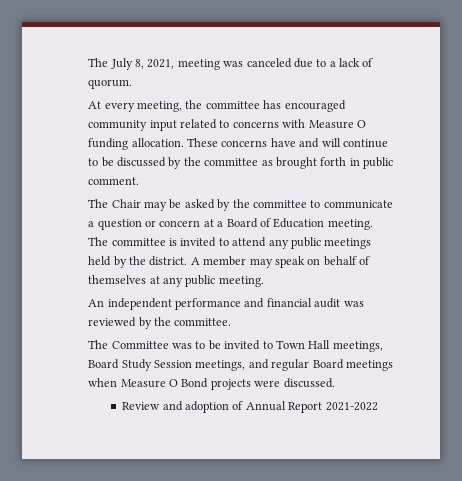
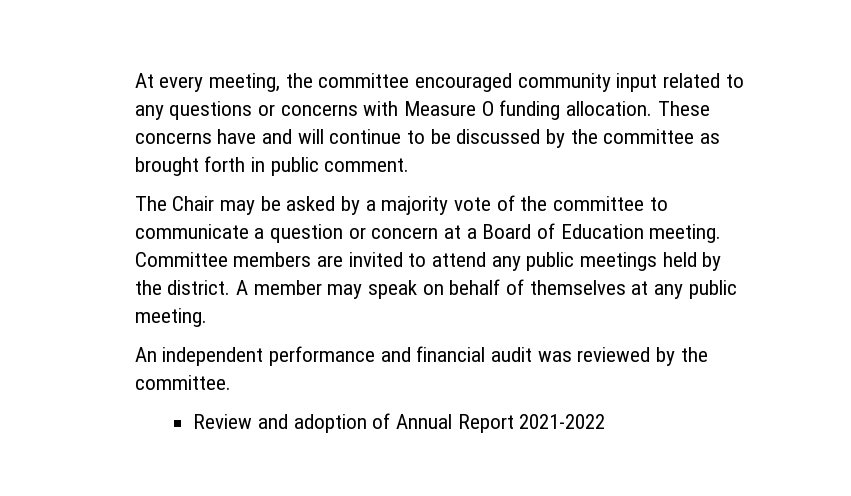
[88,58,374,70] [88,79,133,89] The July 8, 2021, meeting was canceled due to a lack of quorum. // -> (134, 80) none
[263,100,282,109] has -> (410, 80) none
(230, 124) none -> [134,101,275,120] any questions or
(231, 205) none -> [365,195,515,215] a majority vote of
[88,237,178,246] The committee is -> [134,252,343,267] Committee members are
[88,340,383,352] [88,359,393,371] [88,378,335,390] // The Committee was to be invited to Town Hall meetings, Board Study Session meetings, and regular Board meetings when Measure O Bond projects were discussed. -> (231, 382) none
++++++++
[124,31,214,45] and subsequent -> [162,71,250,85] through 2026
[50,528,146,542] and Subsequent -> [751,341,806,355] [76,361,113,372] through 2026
++++++++
PROBLEM DETAILS
From the records above, give again exactly the lines running from the line with "[263,100,282,109] has -> (410, 80) none" to the line with "[88,340,383,352] [88,359,393,371] [88,378,335,390]", inclusive.

WORKED SOLUTION
[263,100,282,109] has -> (410, 80) none
(230, 124) none -> [134,101,275,120] any questions or
(231, 205) none -> [365,195,515,215] a majority vote of
[88,237,178,246] The committee is -> [134,252,343,267] Committee members are
[88,340,383,352] [88,359,393,371] [88,378,335,390] // The Committee was to be invited to Town Hall meetings, Board Study Session meetings, and regular Board meetings when Measure O Bond projects were discussed. -> (231, 382) none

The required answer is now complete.